When you are struggling to be patient with the challenges PD brings for your partner, remember to be also be patient with yourself.

As my husband will tell you, patience has never been my strongest virtue, waiting for anything is a challenge for me. So, of course, one of the dominant symptoms of his diagnosis with PD has been stiffness and rigidity which slows down everything we try to do. I get to practice my patience with this disease on a daily, no make that an hourly basis, and I often come up lacking.
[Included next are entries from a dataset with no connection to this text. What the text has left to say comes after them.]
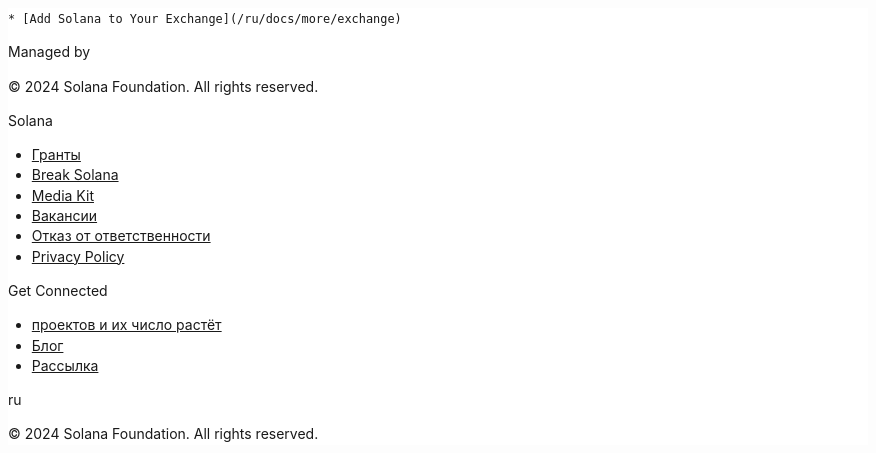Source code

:     * [Add Solana to Your Exchange](/ru/docs/more/exchange)

Managed by

[](/ru)

[](/youtube)[](/twitter)[](/discord)[](/reddit)[](/github)[](/telegram)

© 2024 Solana Foundation. All rights reserved.

Solana

  * [Гранты](https://solana.org/grants)
  * [Break Solana](https://break.solana.com/)
  * [Media Kit](/ru/branding)
  * [Вакансии](https://jobs.solana.com/)
  * [Отказ от ответственности](/ru/tos)
  * [Privacy Policy](/ru/privacy-policy)

Get Connected

  * [проектов и их число растёт](/ru/ecosystem)
  * [Блог](/ru/news)
  * [Рассылка](/ru/newsletter)

ru

© 2024 Solana Foundation. All rights reserved.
Why is it that I remember my failures and frustration so much more clearly than my successes? I can tell you that I was short with my husband at least twice yesterday, for things outside of his control. Even when I don’t say the words, I know my body language can be unkind. What I don’t recall as well are the times when I smiled at him, hugged him and gave us the time needed to finish the task. I don’t remember when I waited patiently or planned extra space into our daily routine, knowing that it would be needed.

I have often said that I was put on this earth to learn patience. As we move forward in our journey with Parkinson’s, I believe that I am especially supposed to learn to be patient with myself. I need to remember that, just as my husband struggles with this diagnosis, I struggle with the role of CarePartner. It is different for each of us but can be equally challenging. I am always attempting to do my best, and that is all I can possibly do. While I may not always be the perfect Caregiver, I can still strive to be the perfect loving Partner for my husband and remember to give myself credit for doing that well.